Si je dois me limiter à un qui m'a enthousiasmée, je citerais le dossier sur les alternatives au baccalauréat car j'ai beaucoup appris en préparant ce dossier, tant au travers des témoignages que des recherches effectuées. On ne parle généralement que du baccalauréat. Même lors des contrôles annuels, les inspecteurs ne prévoient que le baccalauréat, l'anticipant dès les premières années d'instruction, instaurant cette croyance qu'il n'y a qu'un seul diplôme permettant l'accès aux études supérieures et à la vie professionnelle. Mais il existe une multitude d'autres voies qui permettent à chacun de trouver ce qui lui convient le mieux, en fonction de ses goûts et de ses aptitudes. Ce dossier ouvre tout un horizon de possibilités, loin de l'image des « voies de garage », et cela concerne tous les jeunes, qu'ils soient scolarisés ou non.

9/ Y a-t-il eu une ou plusieurs réaction(s) de lecteur qui t'a/t'ont particulièrement touchée ?

Depuis quelques années, les commentaires de nos lecteurs se font rares, alors que, paradoxalement, le nombre de lecteurs augmente.
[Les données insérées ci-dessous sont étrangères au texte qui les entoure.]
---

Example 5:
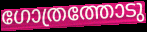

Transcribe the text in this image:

ഗോത്രത്തോടു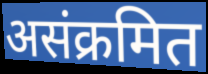
असंक्रमित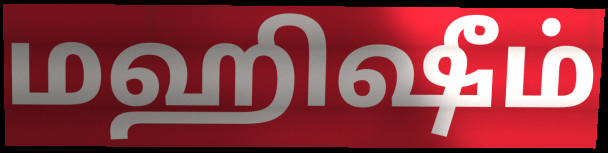
மஹிஷீம்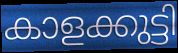
കാളക്കുട്ടി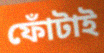
ফোঁটাই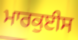
ਮਾਰਕੁਈਸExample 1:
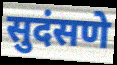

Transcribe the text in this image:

सुदंसणे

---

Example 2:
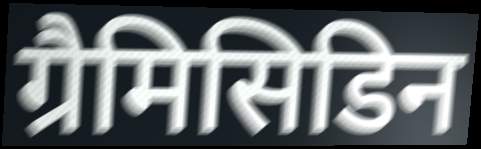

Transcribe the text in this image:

ग्रैमिसिडिन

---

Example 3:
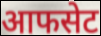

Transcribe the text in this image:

आफसेट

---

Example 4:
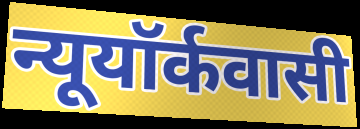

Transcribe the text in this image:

न्यूयॉर्कवासी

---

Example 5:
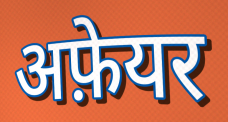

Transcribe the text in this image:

अफ़ेयर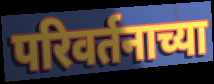
परिवर्तनाच्या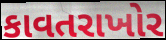
કાવતરાખોર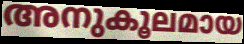
അനുകൂലമായ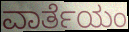
ವಾರ್ತೆಯಂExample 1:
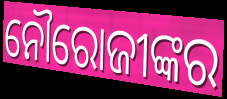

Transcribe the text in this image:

ନୌରୋଜୀଙ୍କର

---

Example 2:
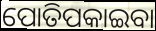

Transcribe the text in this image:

ପୋତିପକାଇବା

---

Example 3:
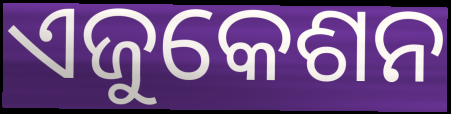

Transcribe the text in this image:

ଏଜୁକେଶନ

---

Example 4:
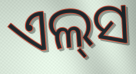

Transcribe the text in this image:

ଏଲ୍‌ସ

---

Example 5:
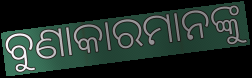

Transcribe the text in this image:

ବୁଣାକାରମାନଙ୍କୁ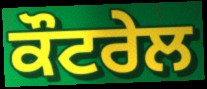
ਕੌਟਰੇਲ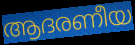
ആദരണീയ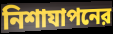
নিশাযাপনেরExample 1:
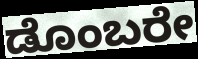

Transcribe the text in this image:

ಡೊಂಬರೇ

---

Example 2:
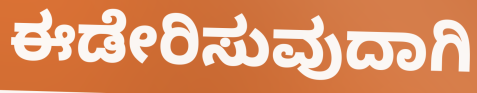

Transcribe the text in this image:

ಈಡೇರಿಸುವುದಾಗಿ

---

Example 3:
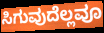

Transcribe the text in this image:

ಸಿಗುವುದೆಲ್ಲವೂ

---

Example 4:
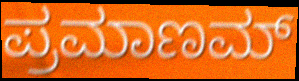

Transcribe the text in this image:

ಪ್ರಮಾಣಮ್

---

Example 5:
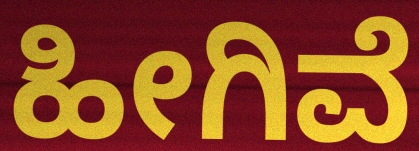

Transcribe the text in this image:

ಹೀಗಿವೆ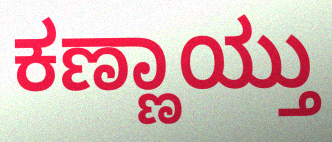
ಕಣ್ಣಾಯ್ತು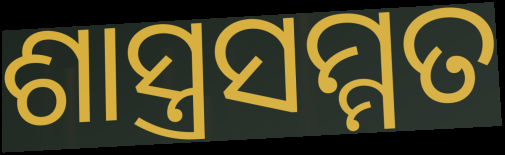
ଶାସ୍ତ୍ରସମ୍ମତ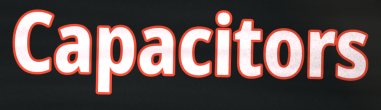
Capacitors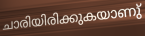
ചാരിയിരിക്കുകയാണു്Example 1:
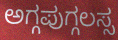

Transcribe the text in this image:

ಅಗ್ಗಪುಗ್ಗಲಸ್ಸ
Je le regrette car les commentaires encouragent l'équipe de bénévoles et nous aident à envisager la suite du magazine. Le numéro qui a suscité le plus de réactions est celui sur le burn-out : beaucoup de remerciements pour avoir abordé ce sujet, tant de la part des lectrices que des rédactrices. Reconnaître l'existence de la fatigue parentale, en particulier la fatigue des mères, dans une société qui dévalorise presque systématiquement les activités dites féminines, est visiblement encore trop rare alors que tout le monde traverse, un jour ou l'autre, des moments difficiles où l'on a besoin d'être entendu et reconnu, besoin de pouvoir se reposer sans être jugé et de se sentir valorisé afin de retrouver ensuite l'énergie physique et morale nécessaire pour mener à bien ses tâches parentales. 

10/ Comment concilies-tu travail pour Les Plumes et tes autres activités dont l'instruction en famille?

Très simplement : comme de nombreuses mères, j'ai inventé une machine à faire des journées de 48 heures  ;-)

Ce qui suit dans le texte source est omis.